Automated work cells can be used to manufacture different runs of parts, and can be coupled with a high precision, shop floor CMM with a work envelope large enough to check multiple parts at the same time.
Shop floor CMMs are designed for demanding environments like manufacturing cells, which are surrounded by constant production activities. In a cell’s footprint, the rugged CMM runs inspection routines next to a robot, a CNC mill, and other machinery. For optimum measurement results, the measurement system incorporates built-in vibration resistance, advanced thermal compensation, and protected guideways.

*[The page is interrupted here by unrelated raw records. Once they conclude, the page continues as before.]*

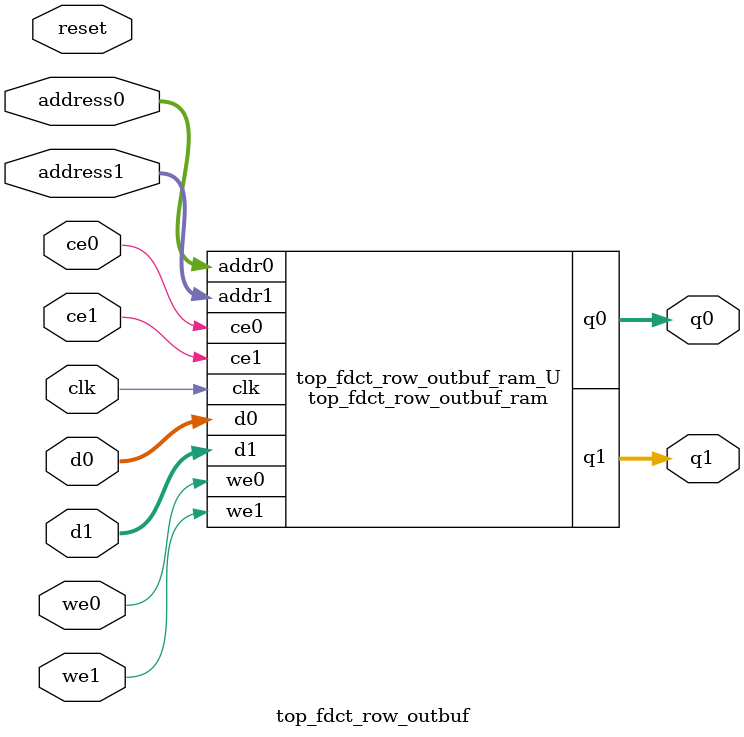
<source format=v>
`timescale 1 ns / 1 ps
module top_fdct_row_outbuf_ram (addr0, ce0, d0, we0, q0, addr1, ce1, d1, we1, q1,  clk);

parameter DWIDTH = 16;
parameter AWIDTH = 6;
parameter MEM_SIZE = 64;

input[AWIDTH-1:0] addr0;
input ce0;
input[DWIDTH-1:0] d0;
input we0;
output reg[DWIDTH-1:0] q0;
input[AWIDTH-1:0] addr1;
input ce1;
input[DWIDTH-1:0] d1;
input we1;
output reg[DWIDTH-1:0] q1;
input clk;

(* ram_style = "block" *)reg [DWIDTH-1:0] ram[0:MEM_SIZE-1];




always @(posedge clk)  
begin 
    if (ce0) 
    begin
        if (we0) 
        begin 
            ram[addr0] <= d0; 
        end 
        q0 <= ram[addr0];
    end
end


always @(posedge clk)  
begin 
    if (ce1) 
    begin
        if (we1) 
        begin 
            ram[addr1] <= d1; 
        end 
        q1 <= ram[addr1];
    end
end


endmodule

`timescale 1 ns / 1 ps
module top_fdct_row_outbuf(
    reset,
    clk,
    address0,
    ce0,
    we0,
    d0,
    q0,
    address1,
    ce1,
    we1,
    d1,
    q1);

parameter DataWidth = 32'd16;
parameter AddressRange = 32'd64;
parameter AddressWidth = 32'd6;
input reset;
input clk;
input[AddressWidth - 1:0] address0;
input ce0;
input we0;
input[DataWidth - 1:0] d0;
output[DataWidth - 1:0] q0;
input[AddressWidth - 1:0] address1;
input ce1;
input we1;
input[DataWidth - 1:0] d1;
output[DataWidth - 1:0] q1;



top_fdct_row_outbuf_ram top_fdct_row_outbuf_ram_U(
    .clk( clk ),
    .addr0( address0 ),
    .ce0( ce0 ),
    .we0( we0 ),
    .d0( d0 ),
    .q0( q0 ),
    .addr1( address1 ),
    .ce1( ce1 ),
    .we1( we1 ),
    .d1( d1 ),
    .q1( q1 ));

endmodule


</source>
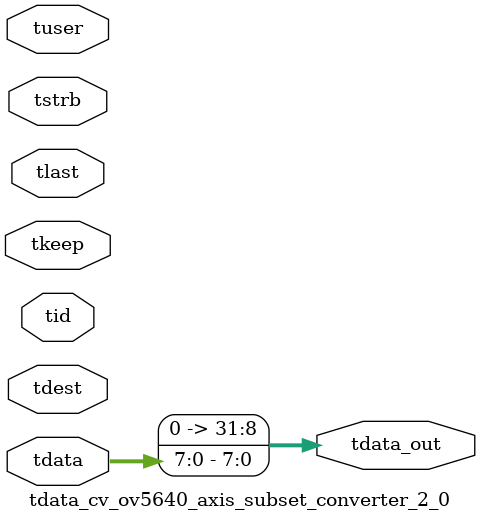
<source format=v>


`timescale 1ps/1ps

module tdata_cv_ov5640_axis_subset_converter_2_0 #
(
parameter C_S_AXIS_TDATA_WIDTH = 32,
parameter C_S_AXIS_TUSER_WIDTH = 0,
parameter C_S_AXIS_TID_WIDTH   = 0,
parameter C_S_AXIS_TDEST_WIDTH = 0,
parameter C_M_AXIS_TDATA_WIDTH = 32
)
(
input  [(C_S_AXIS_TDATA_WIDTH == 0 ? 1 : C_S_AXIS_TDATA_WIDTH)-1:0     ] tdata,
input  [(C_S_AXIS_TUSER_WIDTH == 0 ? 1 : C_S_AXIS_TUSER_WIDTH)-1:0     ] tuser,
input  [(C_S_AXIS_TID_WIDTH   == 0 ? 1 : C_S_AXIS_TID_WIDTH)-1:0       ] tid,
input  [(C_S_AXIS_TDEST_WIDTH == 0 ? 1 : C_S_AXIS_TDEST_WIDTH)-1:0     ] tdest,
input  [(C_S_AXIS_TDATA_WIDTH/8)-1:0 ] tkeep,
input  [(C_S_AXIS_TDATA_WIDTH/8)-1:0 ] tstrb,
input                                                                    tlast,
output [C_M_AXIS_TDATA_WIDTH-1:0] tdata_out
);

assign tdata_out = {tdata[7:0]};

endmodule


</source>
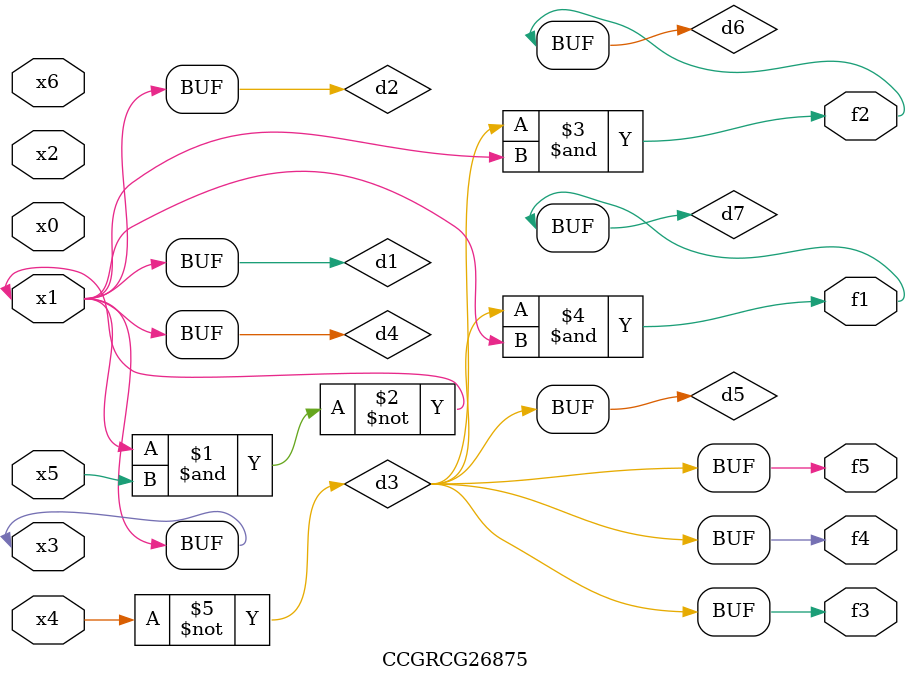
<source format=v>
module CCGRCG26875(
	input x0, x1, x2, x3, x4, x5, x6,
	output f1, f2, f3, f4, f5
);

	wire d1, d2, d3, d4, d5, d6, d7;

	buf (d1, x1, x3);
	nand (d2, x1, x5);
	not (d3, x4);
	buf (d4, d1, d2);
	buf (d5, d3);
	and (d6, d3, d4);
	and (d7, d3, d4);
	assign f1 = d7;
	assign f2 = d6;
	assign f3 = d5;
	assign f4 = d5;
	assign f5 = d5;
endmodule

</source>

Most importantly, a measurement system must provide a robotic interface that seamlessly integrates into an automated system. A robotic scenario for an automated cell would look like this: a rolling cart is loaded with raw materials and delivered to the cell. For a pre-load part, a robot can be equipped with a camera to check the orientation of the part, rotate it to the right angle, and feed it into a CNC machine. After the machining process, a robot unloads the part from the CNC, washes and dries it in a separate unit, and places it on the shop floor CMM for inspection. After measurement, the robot retrieves the part and places it on the cart where it was originally picked up.
Multiple parts can be run simultaneously in an automated work cell. If a bad part is detected during cellular production, the CMM will halt the cell. Advanced software and tailored programs can be used to chart part-by-part, dimension-by-dimension, coming off the CMM. An automated cell can be monitored 24/7 and uses real-time data to communicate constantly with the operations staff so they always know if a cell is running properly. Moreover, the automated cell ensures repeatability in manufacturing operations and better part quality, removing human intervention that could impact measurement results and product quality.
Looking to the Future
With the emergence of Industry 4.0, manufacturers at all levels are utilizing data in new ways. In the past, users would acquire large amounts of data, with little thought of what to do next. Today, the focus on capturing big data has shifted toward translating this resource into actionable insights that will help improve manufacturing processes and products. On the cusp of this paradigm shift will be the development of predictive analysis playing a major role in software and systems delivering valuable data to the manufacturing industry. CMM manufacturers are now creating a data-driven manufacturing environment that obtains process intelligence, root cause analysis, and predictive capabilities from their measurement investments.
As tolerances become tighter and product demand reaches lofty heights, it is imperative that inspection systems provide practical solutions to meet these market demands. With the introduction of richer measurement data, engineers require even more detailed reports of the products produced—and solutions that assist in making smart business decisions on the fly. In the quest for speed and confidence in part quality, CMM equipment manufacturers are pushing the envelope to deliver next-generation, high performance machines to help customers achieve maximum throughput, new levels of overall manufacturing efficiency, and further gains in productivity.